Spike in Active Directory User Modification Activity

This analytic detects anomalous increases in modifications to Active Directory (AD) user objects. A sudden surge in user account changes can signal malicious activities, such as attackers attempting to gain unauthorized access, disable security controls, or establish persistent access to the network. The detection focuses on identifying unusual patterns in AD logs, which helps to identify suspicious behavior that may lead to the compromise of the AD environment. The detection uses Windows Event Logs with Event Codes related to user modification, specifically events 4720, 4722, 4723, 4724, 4725, 4726, 4728, 4732, 4733, 4738, 4743, and 4780. This alert is designed to detect statistically significant deviations from baseline user modification activity.

Attack Chain

1. An attacker compromises a user account with sufficient privileges to modify other user accounts.
2. The attacker leverages the compromised account to modify attributes of other user accounts within the Active Directory.
3. The attacker may attempt to reset passwords (Event ID 4723), add accounts to privileged groups (Event ID 4728, 4732), or modify account settings (Event ID 4738).
4. These changes are made to escalate privileges, create backdoor accounts, or disable security features.
5. The attacker modifies the description field or other non-essential attributes of user accounts to avoid detection.
6. The attacker attempts to enable disabled accounts (Event ID 4722) to regain access.
7. The adversary uses the modified accounts to move laterally within the network, accessing sensitive data or systems.
8. The attacker establishes persistence by creating or modifying accounts to ensure continued access to the environment.

Impact

A successful attack resulting in escalated privileges and unauthorized access can lead to data breaches, system compromise, and significant operational disruption. The modifications to user accounts can be used to impair defenses, deploy malware, and exfiltrate sensitive information.
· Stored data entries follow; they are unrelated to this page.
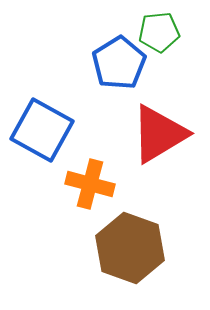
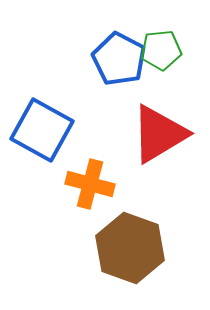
green pentagon: moved 2 px right, 18 px down
blue pentagon: moved 4 px up; rotated 12 degrees counterclockwise
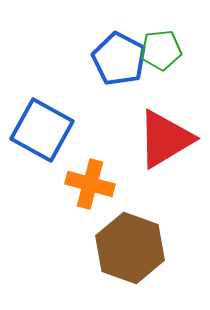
red triangle: moved 6 px right, 5 px down
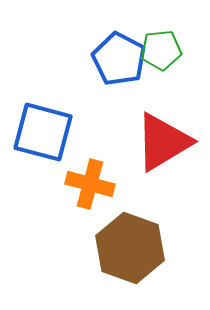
blue square: moved 1 px right, 2 px down; rotated 14 degrees counterclockwise
red triangle: moved 2 px left, 3 px down
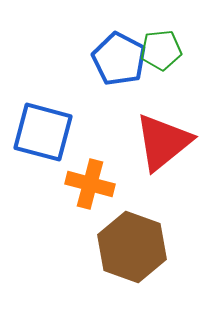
red triangle: rotated 8 degrees counterclockwise
brown hexagon: moved 2 px right, 1 px up
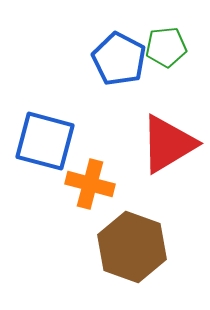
green pentagon: moved 5 px right, 3 px up
blue square: moved 2 px right, 9 px down
red triangle: moved 5 px right, 2 px down; rotated 8 degrees clockwise
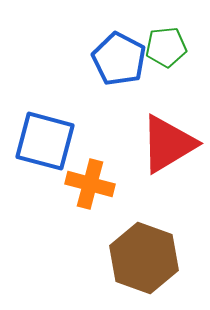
brown hexagon: moved 12 px right, 11 px down
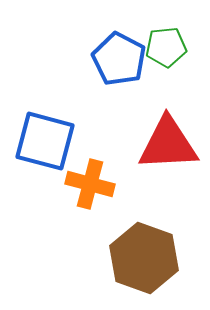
red triangle: rotated 28 degrees clockwise
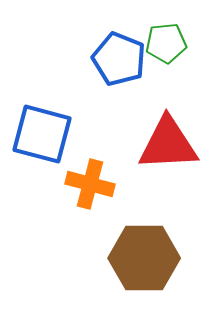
green pentagon: moved 4 px up
blue pentagon: rotated 6 degrees counterclockwise
blue square: moved 3 px left, 7 px up
brown hexagon: rotated 20 degrees counterclockwise
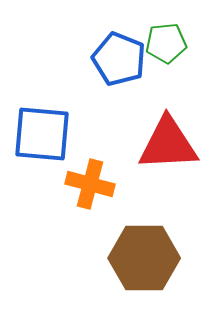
blue square: rotated 10 degrees counterclockwise
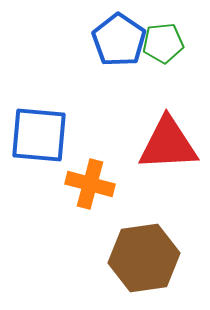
green pentagon: moved 3 px left
blue pentagon: moved 19 px up; rotated 12 degrees clockwise
blue square: moved 3 px left, 1 px down
brown hexagon: rotated 8 degrees counterclockwise
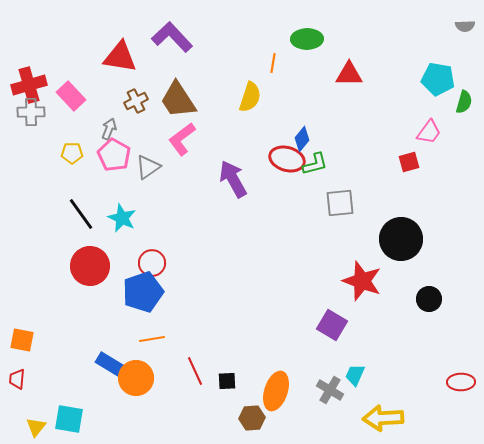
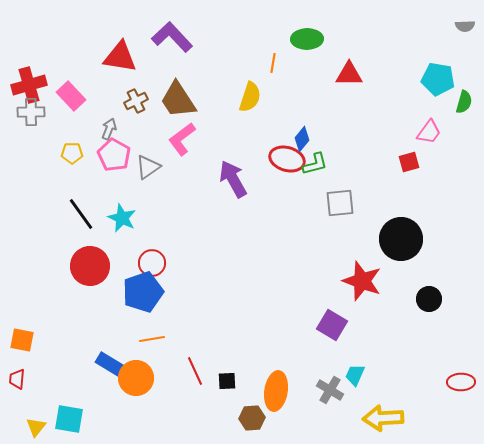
orange ellipse at (276, 391): rotated 9 degrees counterclockwise
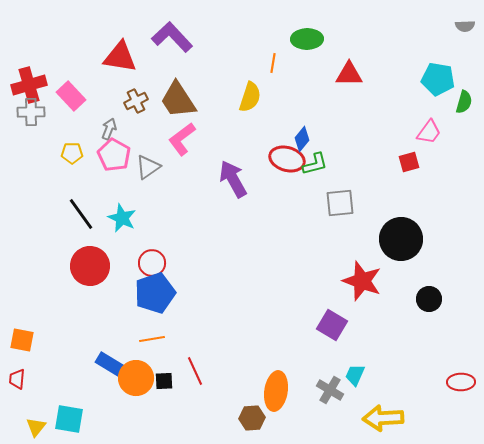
blue pentagon at (143, 292): moved 12 px right, 1 px down
black square at (227, 381): moved 63 px left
The number of affected user accounts can vary greatly, depending on the scope of the attacker’s activity.

Recommendation

• Deploy the provided Splunk search query to identify spikes in user modification activity and tune the threshold (userCount > 10) and standard deviation multiplier based on your environment.
• Investigate any alerts generated by the Splunk search query, focusing on the src_user and the types of modifications made to the TargetDomainName and user objects.
• Monitor Windows Event Log Security events 4720, 4722, 4723, 4724, 4725, 4726, 4728, 4732, 4733, 4738, 4743, and 4780 for unusual patterns of user modification.